Fear – Being scared is normal in the time of danger, but now that danger is over, we don’t want to continue to partner with it as it can turn into fear which welcomes the wrong spirit. If you see signs your child is holding onto the concern that something bad will happen, remind them they are safe, that the trauma is over and that God isn’t the one giving them that emotion, but instead God gives us power, love, and peace in our minds (1 Tim 1:7). If the fear continues, you may need to walk your child through commanding the fear to go in Jesus’ name AND inviting Holy Spirit to come and fill their mind, eyes, and emotions with peace, comfort, and joy. If your child reports an image they saw and it replays in their minds over and over, validate their concern over the issue, “Sweetie, I am so sorry you had to see that. It must have been so scary for you.” I would then remind them that Jesus’ blood covers it all and that we can use His blood to wash our minds. My kids would act out pouring His blood on their hands and then wash their minds (like pouring shampoo and washing your hair). “Jesus, we invite You to wash our minds of these images and fill them with Your love.” This is a powerful way for children to apply the blood of Jesus to their situation. 

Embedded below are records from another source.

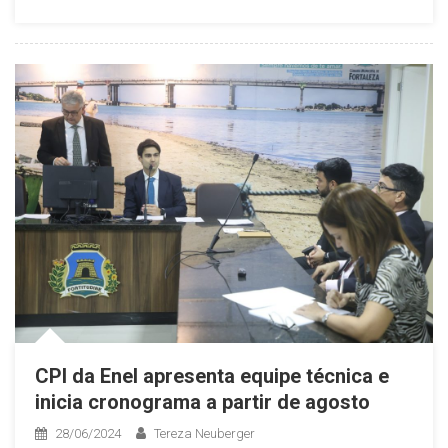
CPI da Enel apresenta equipe técnica e
inicia cronograma a partir de agosto
28/06/2024
Tereza Neuberger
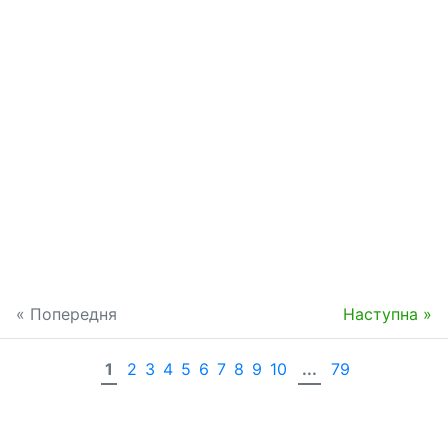
« Попередня
Наступна »
1
2
3
4
5
6
7
8
9
10
...
79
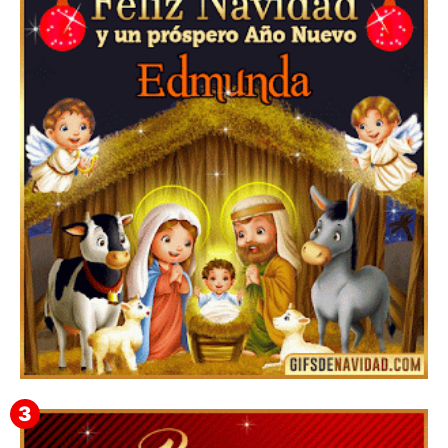
Feliz Navidad y próspero Año Nuevo Gladis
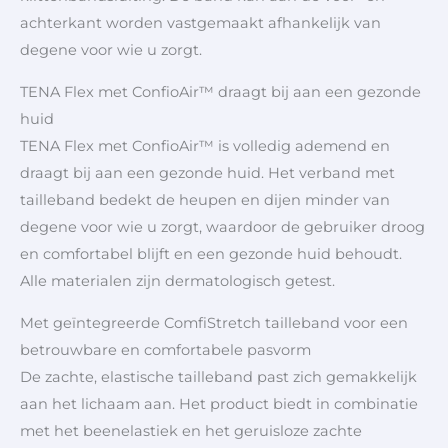
achterkant worden vastgemaakt afhankelijk van
degene voor wie u zorgt.
TENA Flex met ConfioAir™ draagt bij aan een gezonde
huid
TENA Flex met ConfioAir™ is volledig ademend en
draagt bij aan een gezonde huid. Het verband met
tailleband bedekt de heupen en dijen minder van
degene voor wie u zorgt, waardoor de gebruiker droog
en comfortabel blijft en een gezonde huid behoudt.
Alle materialen zijn dermatologisch getest.
Met geïntegreerde ComfiStretch tailleband voor een
betrouwbare en comfortabele pasvorm
De zachte, elastische tailleband past zich gemakkelijk
aan het lichaam aan. Het product biedt in combinatie
met het beenelastiek en het geruisloze zachte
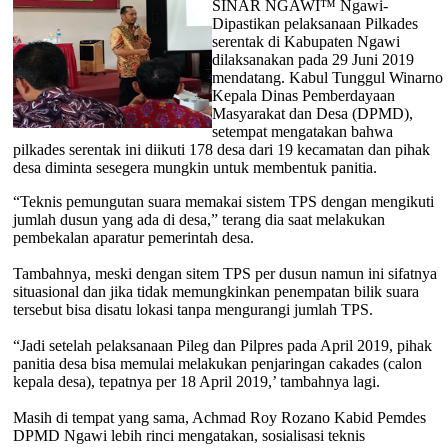
SINAR NGAWI™ Ngawi-
Dipastikan pelaksanaan Pilkades
serentak di Kabupaten Ngawi
dilaksanakan pada 29 Juni 2019
mendatang. Kabul Tunggul Winarno
Kepala Dinas Pemberdayaan
Masyarakat dan Desa (DPMD),
setempat mengatakan bahwa
pilkades serentak ini diikuti 178 desa dari 19 kecamatan dan pihak
desa diminta sesegera mungkin untuk membentuk panitia.
“Teknis pemungutan suara memakai sistem TPS dengan mengikuti
jumlah dusun yang ada di desa,” terang dia saat melakukan
pembekalan aparatur pemerintah desa.
Tambahnya, meski dengan sitem TPS per dusun namun ini sifatnya
situasional dan jika tidak memungkinkan penempatan bilik suara
tersebut bisa disatu lokasi tanpa mengurangi jumlah TPS.
“Jadi setelah pelaksanaan Pileg dan Pilpres pada April 2019, pihak
panitia desa bisa memulai melakukan penjaringan cakades (calon
kepala desa), tepatnya per 18 April 2019,’ tambahnya lagi.
Masih di tempat yang sama, Achmad Roy Rozano Kabid Pemdes
DPMD Ngawi lebih rinci mengatakan, sosialisasi teknis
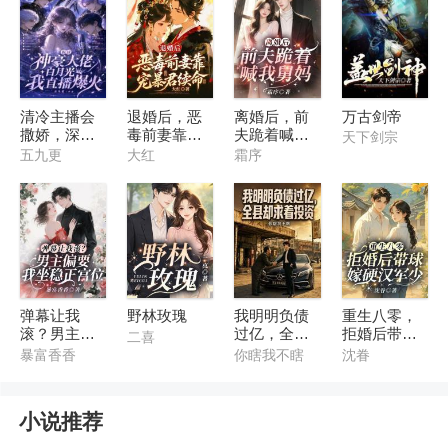
清冷主播会
退婚后，恶
离婚后，前
万古剑帝
撒娇，深陷
毒前妻靠宠
夫跪着喊我
天下剑宗
神豪修罗场
暴君续命
舅妈
五九更
大红
霜序
弹幕让我
野林玫瑰
我明明负债
重生八零，
滚？男主偏
过亿，全县
拒婚后带球
二喜
要我坐稳正
却求着投资
嫁硬汉军少
暴富香香
你瞎我不瞎
沈眷
宫位
小说推荐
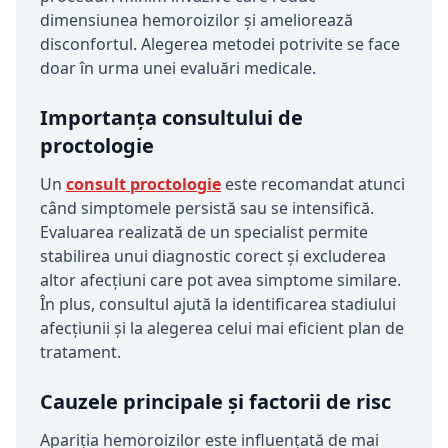
dimensiunea hemoroizilor și ameliorează
disconfortul. Alegerea metodei potrivite se face
doar în urma unei evaluări medicale.
Importanța consultului de
proctologie
Un
consult proctologie
este recomandat atunci
când simptomele persistă sau se intensifică.
Evaluarea realizată de un specialist permite
stabilirea unui diagnostic corect și excluderea
altor afecțiuni care pot avea simptome similare.
În plus, consultul ajută la identificarea stadiului
afecțiunii și la alegerea celui mai eficient plan de
tratament.
Cauzele principale și factorii de risc
Apariția hemoroizilor este influențată de mai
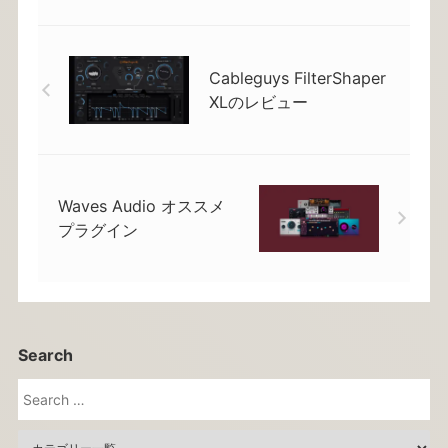
Cableguys FilterShaper
XLのレビュー
Waves Audio オススメ
プラグイン
Search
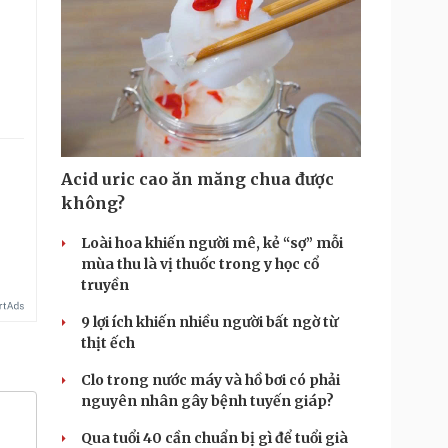
.
Acid uric cao ăn măng chua được
không?
Loài hoa khiến người mê, kẻ “sợ” mỗi
mùa thu là vị thuốc trong y học cổ
truyền
9 lợi ích khiến nhiều người bất ngờ từ
thịt ếch
Clo trong nước máy và hồ bơi có phải
nguyên nhân gây bệnh tuyến giáp?
Qua tuổi 40 cần chuẩn bị gì để tuổi già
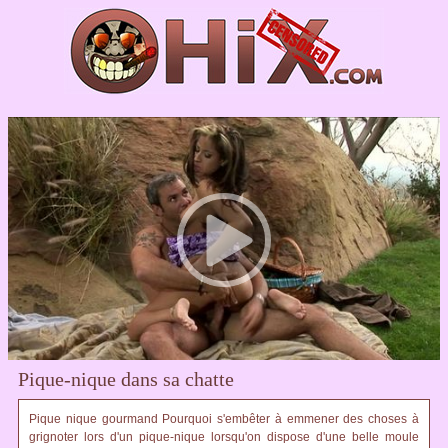
Pique-nique dans sa chatte
Pique nique gourmand Pourquoi s'embêter à emmener des choses à
grignoter lors d'un pique-nique lorsqu'on dispose d'une belle moule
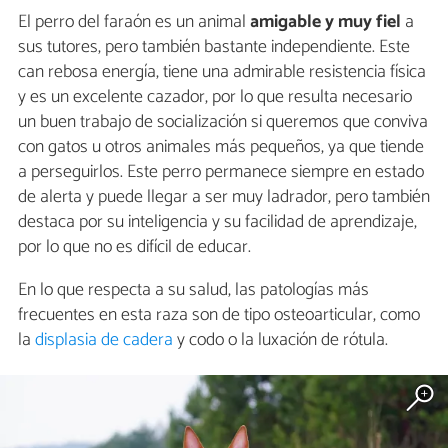
El perro del faraón es un animal
amigable y muy fiel
a
sus tutores, pero también bastante independiente. Este
can rebosa energía, tiene una admirable resistencia física
y es un excelente cazador, por lo que resulta necesario
un buen trabajo de socialización si queremos que conviva
con gatos u otros animales más pequeños, ya que tiende
a perseguirlos. Este perro permanece siempre en estado
de alerta y puede llegar a ser muy ladrador, pero también
destaca por su inteligencia y su facilidad de aprendizaje,
por lo que no es difícil de educar.
En lo que respecta a su salud, las patologías más
frecuentes en esta raza son de tipo osteoarticular, como
la
displasia de cadera
y codo o la luxación de rótula.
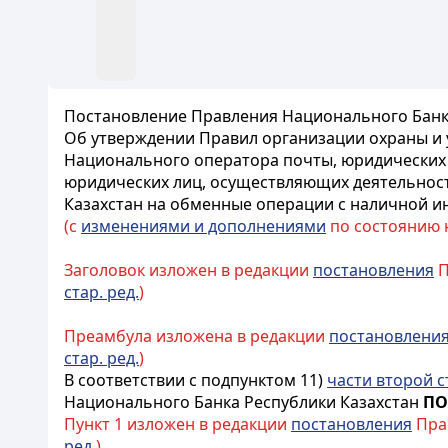
Постановление Правления Национального Банка 
Об утверждении Правил организации охраны и 
Национального оператора почты, юридических л
юридических лиц, осуществляющих деятельнос
Казахстан на обменные операции с наличной 
(с
изменениями и дополнениями
по состоянию на
Заголовок изложен в редакции
постановления
П
стар. ред.
)
Преамбула изложена в редакции
постановлени
стар. ред.
)
В соответствии с подпунктом 11)
части второй с
Национального Банка Республики Казахстан
ПО
Пункт 1 изложен в редакции
постановления
Прав
ред.
)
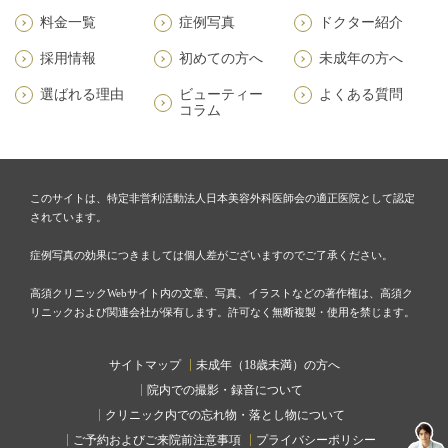
料金一覧
症例写真
ドクター紹介
採用情報
初めての方へ
未成年の方へ
選ばれる理由
ビューティー
よくある質問
コラム
このサイトは、特定非営利活動法人日本美容外科医師会の適正医院として認定
されています。
症例写真の効果につきましては個人差がございますのでご了承ください。
高須クリニックWebサイト内の文章、写真、イラストなどの著作権は、高須ク
リニックおよび関連会社が保有します。許可なく無断複製・使用を禁じます。
サイトマップ
未成年（18歳未満）の方へ
院内での撮影・録音について
クリニック内での忘れ物・落とし物について
ご予約およびご来院前注意事項
プライバシーポリシー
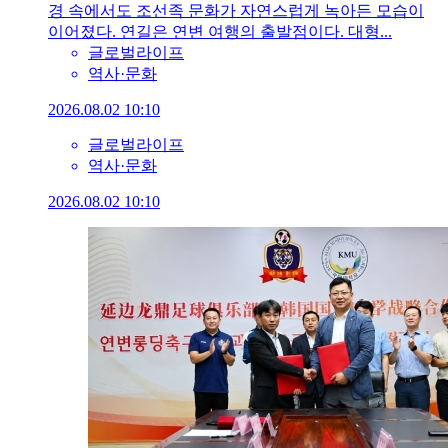
경 속에서도 조선족 문화가 자연스럽게 녹아든 모습이
이어졌다. 연길은 연변 여행의 출발점이다. 대형...
글로벌라이프
역사·문화
2026.08.02 10:10
글로벌라이프
역사·문화
2026.08.02 10:10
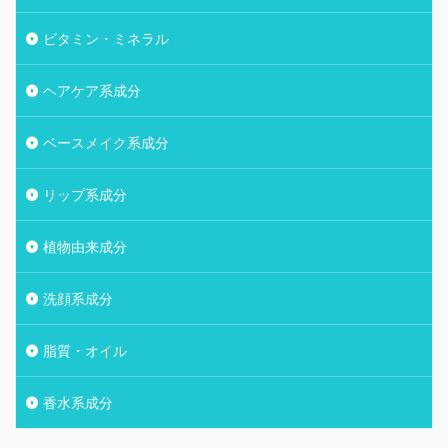
ビタミン・ミネラル
ヘアケア系成分
ベースメイク系成分
リップ系成分
植物由来成分
洗顔系成分
脂質・オイル
香水系成分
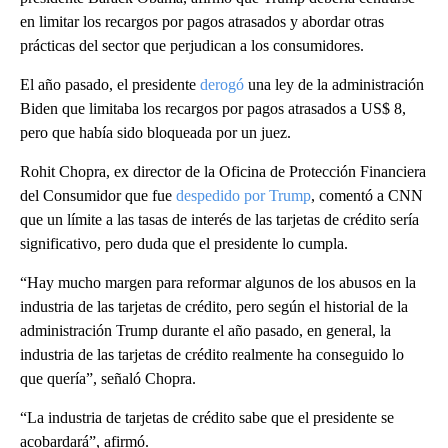
en limitar los recargos por pagos atrasados ​​y abordar otras
prácticas del sector que perjudican a los consumidores.
El año pasado, el presidente
derogó
una ley de la administración
Biden que limitaba los recargos por pagos atrasados ​​a US$ 8,
pero que había sido bloqueada por un juez.
Rohit Chopra, ex director de la Oficina de Protección Financiera
del Consumidor que fue
despedido por Trump
, comentó a CNN
que un límite a las tasas de interés de las tarjetas de crédito sería
significativo, pero duda que el presidente lo cumpla.
“Hay mucho margen para reformar algunos de los abusos en la
industria de las tarjetas de crédito, pero según el historial de la
administración Trump durante el año pasado, en general, la
industria de las tarjetas de crédito realmente ha conseguido lo
que quería”, señaló Chopra.
“La industria de tarjetas de crédito sabe que el presidente se
acobardará”, afirmó.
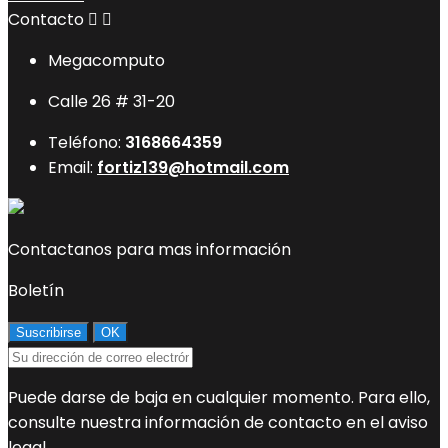
Contacto


Megacomputo
Calle 26 # 31-20
Teléfono:
3168664359
Email:
fortiz139@hotmail.com
Contactanos para mas información
Boletín
Puede darse de baja en cualquier momento. Para ello,
consulte nuestra información de contacto en el aviso
legal.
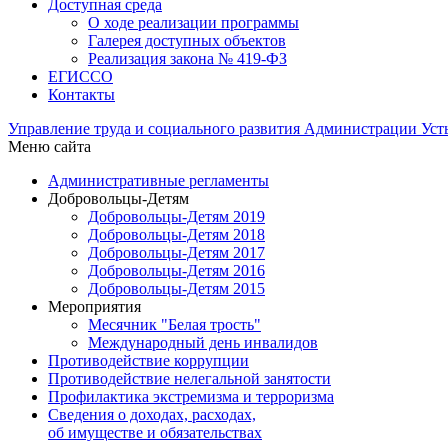
Доступная среда
О ходе реализации программы
Галерея доступных объектов
Реализация закона № 419-ФЗ
ЕГИСCО
Контакты
Управление труда и социального развития Администрации Ус
Меню сайта
Административные регламенты
Добровольцы-Детям
Добровольцы-Детям 2019
Добровольцы-Детям 2018
Добровольцы-Детям 2017
Добровольцы-Детям 2016
Добровольцы-Детям 2015
Мероприятия
Месячник "Белая трость"
Международный день инвалидов
Противодействие коррупции
Противодействие нелегальной занятости
Профилактика экстремизма и терроризма
Сведения о доходах, расходах,
об имуществе и обязательствах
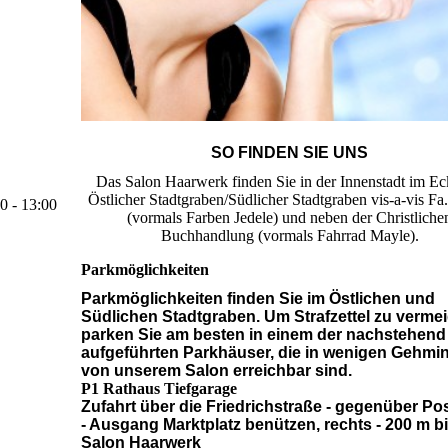
SO FINDEN SIE UNS
Das Salon Haarwerk finden Sie in der Innenstadt im E
Östlicher Stadtgraben/Südlicher Stadtgraben vis-a-vis 
0 - 13:00
(vormals Farben Jedele) und neben der Christliche
Buchhandlung (vormals Fahrrad Mayle).
Parkmöglichkeiten
Parkmöglichkeiten finden Sie im Östlichen und
Südlichen Stadtgraben. Um Strafzettel zu verme
parken Sie am besten in einem der nachstehend
aufgeführten Parkhäuser, die in wenigen Gehmi
von unserem Salon erreichbar sind.
P1 Rathaus Tiefgarage
Zufahrt über die Friedrichstraße - gegenüber Po
- Ausgang Marktplatz benützen, rechts - 200 m b
Salon Haarwerk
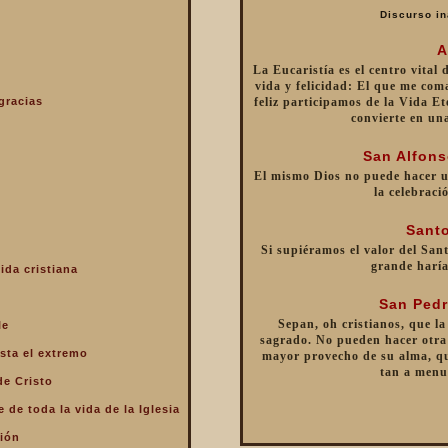
Discurso in
A
La Eucaristía es el centro vital
vida y felicidad: El que me com
gracias
feliz participamos de la Vida Et
convierte en un
San Alfons
El mismo Dios no puede hacer 
la celebraci
Santo
Si supiéramos el valor del Sant
grande haría
ida cristiana
San Pedr
Sepan, oh cristianos, que la
le
sagrado. No pueden hacer otra 
sta el extremo
mayor provecho de su alma, qu
tan a menu
de Cristo
 de toda la vida de la Iglesia
ción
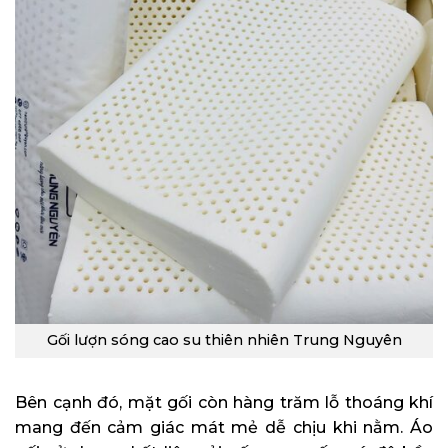
Gối lượn sóng cao su thiên nhiên Trung Nguyên
Bên cạnh đó, mặt gối còn hàng trăm lỗ thoáng khí
mang đến cảm giác mát mẻ dễ chịu khi nằm. Áo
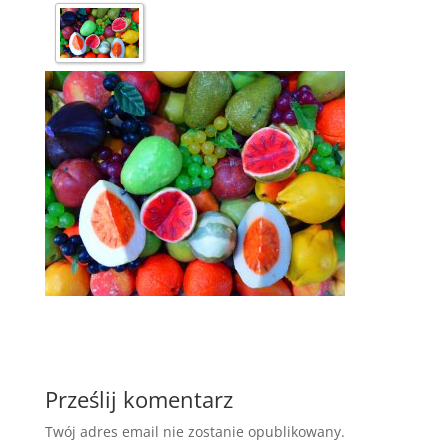
Prześlij komentarz
Twój adres email nie zostanie opublikowany.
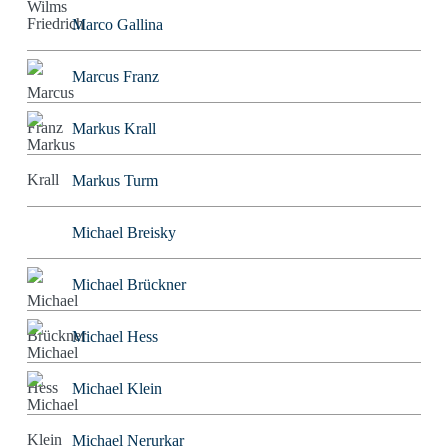
Marco Gallina
Marcus Franz
Markus Krall
Markus Turm
Michael Breisky
Michael Brückner
Michael Hess
Michael Klein
Michael Nerurkar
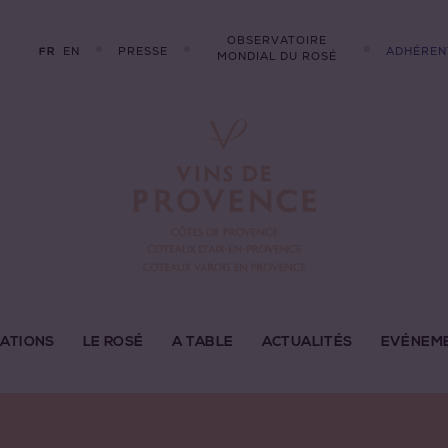
OBSERVATOIRE
EN
PRESSE
ADHÉREN
FR
MONDIAL DU ROSÉ
LATIONS
LE ROSÉ
A TABLE
ACTUALITÉS
EVÉNEM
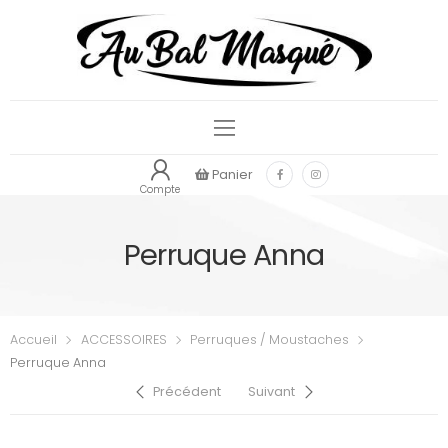
Panier
Compte
Perruque Anna
Accueil
ACCESSOIRES
Perruques / Moustaches
Perruque Anna
Précédent
Suivant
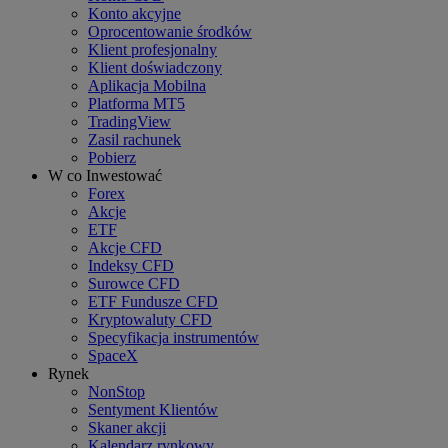
Konto akcyjne
Oprocentowanie środków
Klient profesjonalny
Klient doświadczony
Aplikacja Mobilna
Platforma MT5
TradingView
Zasil rachunek
Pobierz
W co Inwestować
Forex
Akcje
ETF
Akcje CFD
Indeksy CFD
Surowce CFD
ETF Fundusze CFD
Kryptowaluty CFD
Specyfikacja instrumentów
SpaceX
Rynek
NonStop
Sentyment Klientów
Skaner akcji
Kalendarz rynkowy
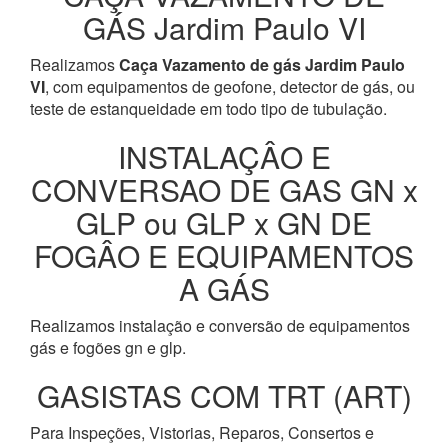
GÁS Jardim Paulo VI
Realizamos
Caça Vazamento de gás Jardim Paulo
VI
, com equipamentos de geofone, detector de gás, ou
teste de estanqueidade em todo tipo de tubulação.
INSTALAÇÂO E
CONVERSAO DE GAS GN x
GLP ou GLP x GN DE
FOGÂO E EQUIPAMENTOS
A GÁS
Realizamos instalação e conversão de equipamentos
gás e fogões gn e glp.
GASISTAS COM TRT (ART)
Para Inspeções, Vistorias, Reparos, Consertos e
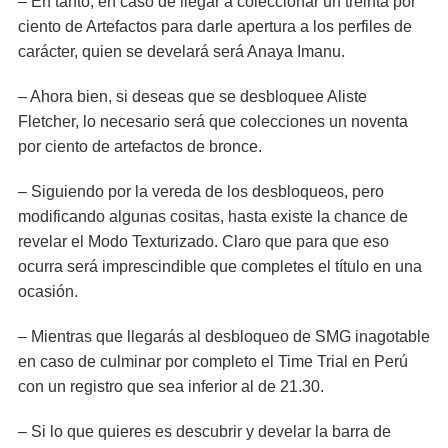
– En tanto, en caso de llegar a coleccionar un treinta por
ciento de Artefactos para darle apertura a los perfiles de
carácter, quien se develará será Anaya Imanu.
– Ahora bien, si deseas que se desbloquee Aliste
Fletcher, lo necesario será que colecciones un noventa
por ciento de artefactos de bronce.
– Siguiendo por la vereda de los desbloqueos, pero
modificando algunas cositas, hasta existe la chance de
revelar el Modo Texturizado. Claro que para que eso
ocurra será imprescindible que completes el título en una
ocasión.
– Mientras que llegarás al desbloqueo de SMG inagotable
en caso de culminar por completo el Time Trial en Perú
con un registro que sea inferior al de 21.30.
– Si lo que quieres es descubrir y develar la barra de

Joy – Returning children to joy is essential in trauma. It releases a chemical in their brain that helps them rise above challenging circumstances. While we can’t always change our circumstances, we can invite joy into them. Perhaps it is a 5-minute dance party, jumping on the bed, a game of balloon volleyball, or a tickle attack. Do not underestimate the power of these pockets of joy for children in a crisis. 

Connection – Just because you are together 24/7 doesn’t mean you are connecting. Know their love language and intentionally fill it. Children’s love tanks empty quickly but fill fast. Connection is golden during this time, and it is an intentional verb. Go after 1:1 connection today. Grab a soda and sit in a corner alone together to talk, rub their back while holding them, tell them how proud you are of them for the way they have handled things, give them something as a token of your love for them (a note on their bed, a pack of gum, or a quick trip to the store to pick something out). etc. Be intentional. Know their love language and intentionally fill it. Children’s love tanks empty quickly but fill fast.

Limited Screen Time – I know it is hard because many are bored, and you want to be on your phone a lot too, but I strongly encourage you to try and limit it. Their hearts need real human contact and connection, not a lifeless screen. Screens increase joy chemicals but through artificial connection only leaving them more lonely afterwards. We do not want to throw our children into an addiction to screens just to cope with their pain and loss.

Build Their Faith – This is where we get to help our children see Jesus in the midst of the storm. Yes, it was awful, but we spend time focusing on calling out where Jesus was. Yes, we had a fire in our city, but Jesus kept us safe. Yes, we had to leave our home, but Jesus provided us with a hotel room/friends. Yes, we lost our beloved Whiskeytown, but God designed His creation to grow new life… keep it going. Validate the reality but focus on Him. These are bricks in their faith. God was there. God was in control. God helped me. The next time they are afraid, in need, or walking through a storm, you can remind them of their history with God, “Remember when we had to leave our home, and God took care of us? Let’s ask Him to do it again for you in this situation.” This is how they build their faith and confidence in Him. 

Peace – Peace is His presence, and nothing ushers it in more than worship. Be intentional about having family worship time. He changes us in worship and realigns us to His face. Increase soaking time where you just put on music, lay still, and encounter His presence. This is super important for children.

Parents, you are enough during this season of chaos and pain, and you will know what to do because He dwells inside you. You will not only overcome this as a family, but it will make you stronger.